Sen. Steve Halloran, chair of the Legislature’s Agriculture Committee, compared legislative support for ethanol to support for the petroleum industry in oil-producing states like Texas, Oklahoma or North Dakota.

“They will universally support an industry that's predominant in their states. That's just the reality we're dealing with here. Agriculture is the largest industry. Does this help agriculture? Yes, it does. Does it give consumers more choice at the pump? Yes, it does. Does it give consumers more choice for lower price fuel? Yes, it does,” Halloran said.

Sen. Mike Moser said while ethanol-blended fuel is cheaper, it also produces lower gas mileage than regular gasoline. Moser offered other reasons to support the mandate.

“I think it's good for farmers. Yes. I think it's good for the country in that it burns a local resource, more so than what they pump out of the ground in the Middle East. So those are the reasons that I support it. And I think those are reasonable explanations for my support,” Moser said.

Sen. Teresa Ibach emphasized the economic and environmental benefits of ethanol.

“The ethanol industry is so supportive of jobs which lead to economic security in our state. That all is relative and leads back to agriculture, which is our number one industry. It also provides clean energy, which, anytime that we can agree with the EPA, I think it's a good day,” Ibach said.

But Sen. Megan Hunt said the government shouldn’t be telling businesses what to sell.

“It restricts freedom of choice. It limits people's ability to make their own decisions about the profitability of their business. And as Nebraskans we believe in limited government and individual freedom. And mandating the use of ethanol -- E-15 -- for gas stations is a clear example of government overreach,” Hunt said.

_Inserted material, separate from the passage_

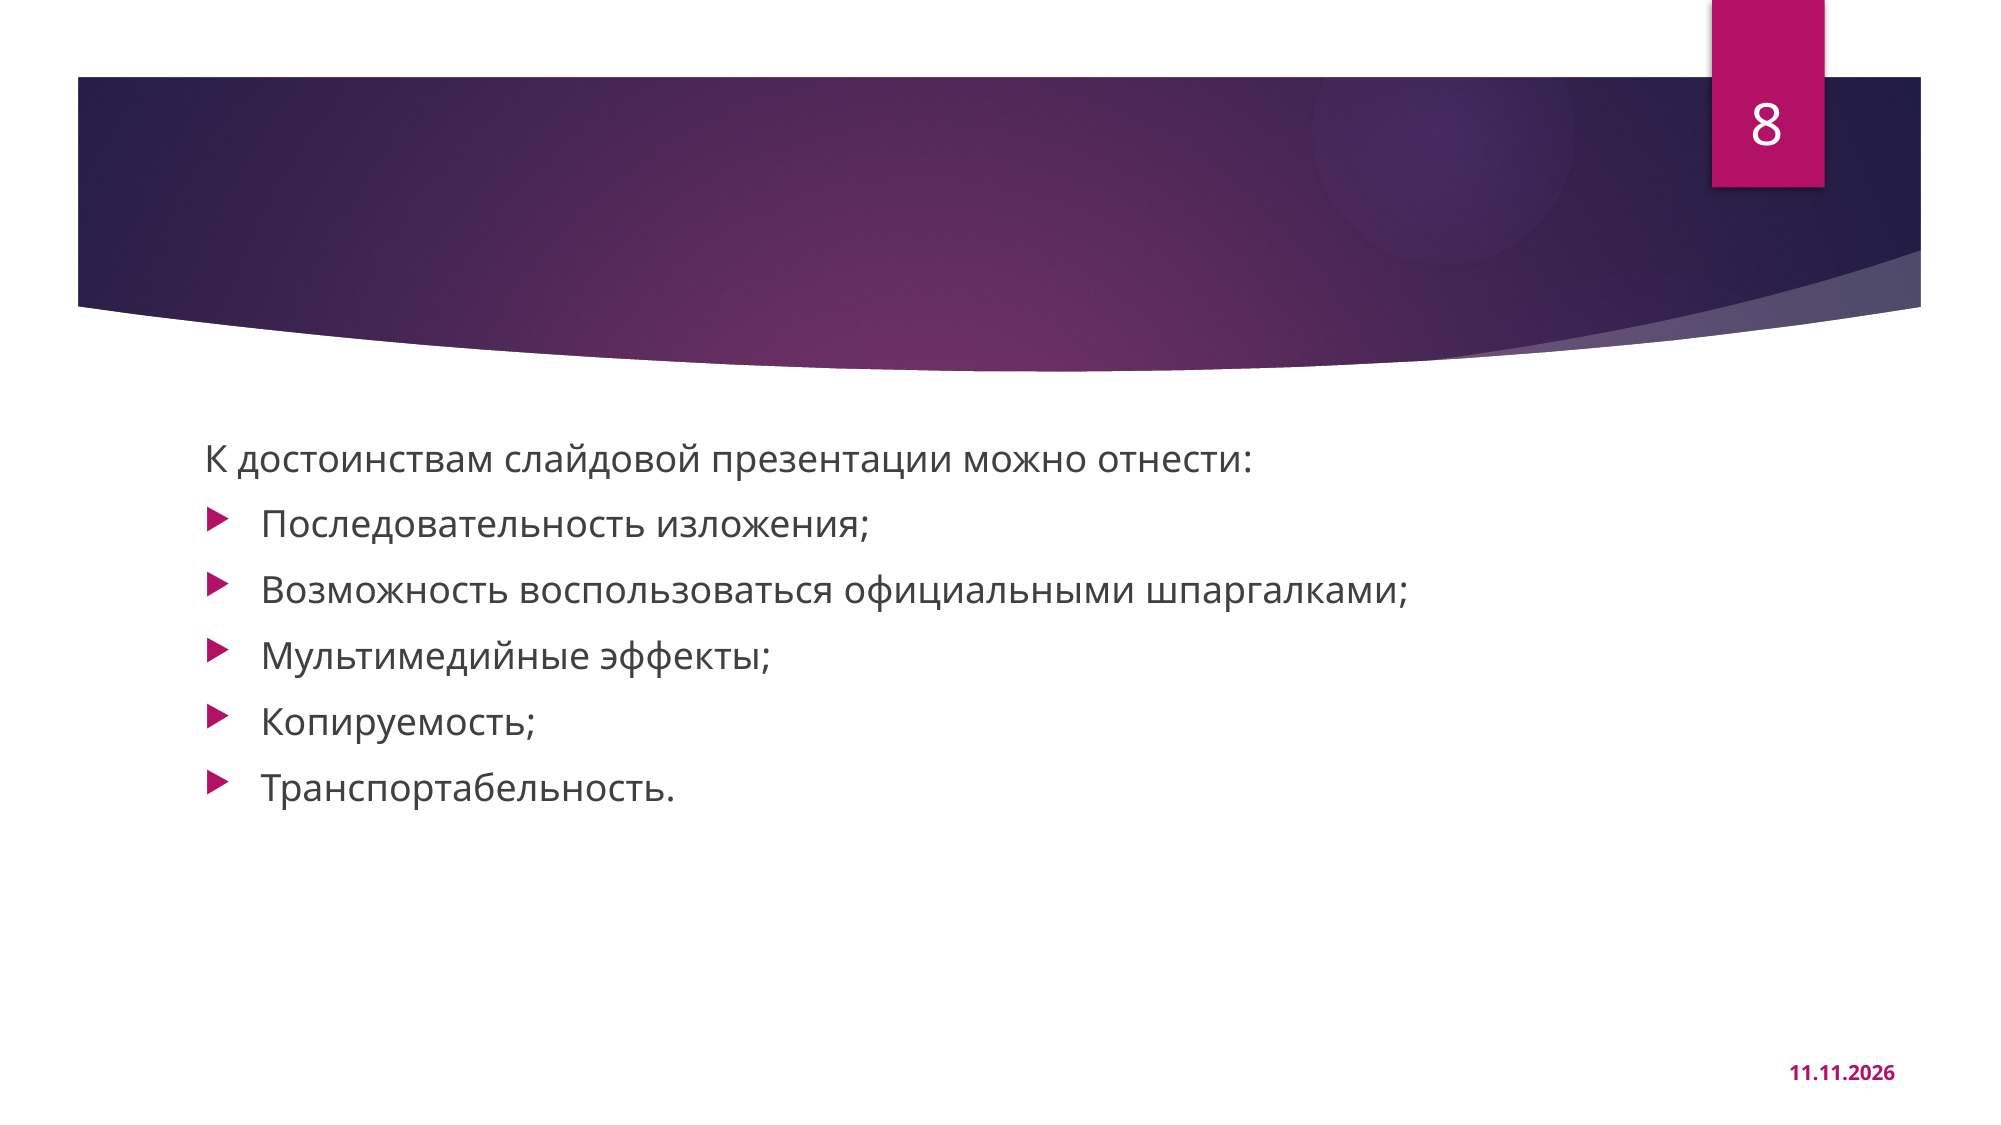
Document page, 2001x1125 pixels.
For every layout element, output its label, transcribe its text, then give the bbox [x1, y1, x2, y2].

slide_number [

Sen. Machaela Cavanaugh echoed that argument, sarcastically comparing the ethanol mandate to proposed legislation restricting abortion, trans health care, and drag shows.

“We mandate women's health care… We're attempting to mandate health care decisions for children over their parents’ rights. We're attempting to mandate how individuals and families in this state interact with a specific art form. We are attempting, Senator Wayne, to become a nanny state,” Cavanaugh said.

Cavanaugh, Hunt and their allies who are opposed to trans health care restrictions stretched out the discussion for the cumulative eight hours allowed on first round debates before the Legislature voted for cloture, to end debate. Lawmakers then voted 32-1 first round approval of the bill.

Only Hunt voted no, but 13 senators abstained. The bill still needs to be amended to match the compromise worked out in the Agriculture Committee.

Following the ethanol debate, the Legislature adopted an amendment to a health bill, extending expanded SNAP -- or food stamp -- benefits for another two years. They also approved $6 million over the next two years for expanded training to address a nursing shortage. That bill is now poised for final passage.

Also Tuesday, Gov. Jim Pillen signed into law legislation allowing Nebraskans to carry concealed weapons without a permit. The bill eliminates the time and expense of undergoing training and getting a permit from the State Patrol.

Surrounded by supporters of the legislation, Pillen said it upholds the constitution, and praised its chief introducer, Sen. Tom Brewer.

“Signing this bill upholds the promise I made to voters across the state to protect our constitutional rights and promote our common sense, conservative values that all Nebraskans live by. Thanks to Senator Brewer. Senator Brewer has been working tirelessly on this goal for years,” Pillen said, as the supporters applauded.

Nebraska becomes the 27th state to approve such a law. It will take effect three months after the Legislature adjourns. That’s currently scheduled for June 9, which would make the new law effective in early September.